### DOCUMENT SECTION
_ _ _ _

Flat Roof Materials Compared: Felt, EPDM, GRP Fibreglass, Single-Ply and Liquid

Quick Answer: UK flat roofs use five mainstream covering materials: 3-layer torch-on felt (legacy, 20-30 year life), EPDM rubber (single-sheet, 30-50 year, BS 6229 dominant choice for domestic), GRP fibreglass (seamless, 25-30 year, walkable), single-ply PVC/TPO (hot-air welded, 25-35 year, commercial), and liquid-applied (specialist, 25-40 year, complex geometry). Cost per m²: felt £55-100, EPDM £55-95, GRP £65-110, single-ply £75-130, liquid £75-160. Selection is by job complexity, lifespan target, and installer competency.

Summary

The UK flat-roof covering market shifted significantly between 2000-2024 — EPDM grew from a specialist product to the dominant domestic choice; felt declined; single-ply and GRP carved out specific niches. The decision now sits firmly on the trade: each material has a sweet spot, and applying the wrong material to a job (EPDM on a complex roof with many penetrations, GRP in winter, felt on a long warranty job) costs the contractor in re-work and warranty calls.

_ _ _ _

### PROBLEM SET
A. Please retype the flat roof comparison starting at "Quick Answer: UK" and ending at "and installer competency.".
B. Answer these questions from the flat roof comparison:
(i) What life span does it give for EPDM rubber?
(ii) What is the cost per m² for GRP fibreglass?
(iii) Which material grew from a specialist product to the dominant domestic choice between 2000 and 2024?
The rows have no connection to the flat roof comparison.

_ _ _ _

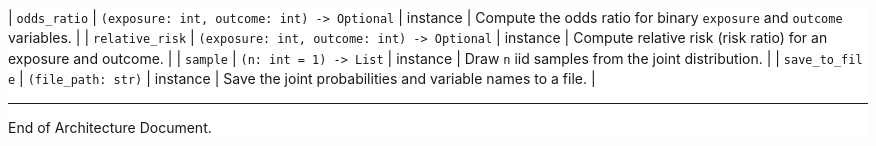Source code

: | `odds_ratio` | `(exposure: int, outcome: int) -> Optional` | instance | Compute the odds ratio for binary `exposure` and `outcome` variables. |
| `relative_risk` | `(exposure: int, outcome: int) -> Optional` | instance | Compute relative risk (risk ratio) for an exposure and outcome. |
| `sample` | `(n: int = 1) -> List` | instance | Draw `n` iid samples from the joint distribution. |
| `save_to_file` | `(file_path: str)` | instance | Save the joint probabilities and variable names to a file. |


---
End of Architecture Document.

_ _ _ _

### EXERCISE SOLUTIONS
A.
Quick Answer: UK flat roofs use five mainstream covering materials: 3-layer torch-on felt (legacy, 20-30 year life), EPDM rubber (single-sheet, 30-50 year, BS 6229 dominant choice for domestic), GRP fibreglass (seamless, 25-30 year, walkable), single-ply PVC/TPO (hot-air welded, 25-35 year, commercial), and liquid-applied (specialist, 25-40 year, complex geometry). Cost per m²: felt £55-100, EPDM £55-95, GRP £65-110, single-ply £75-130, liquid £75-160. Selection is by job complexity, lifespan target, and installer competency.

B.
(i) 30-50 years
(ii) £65-110
(iii) EPDM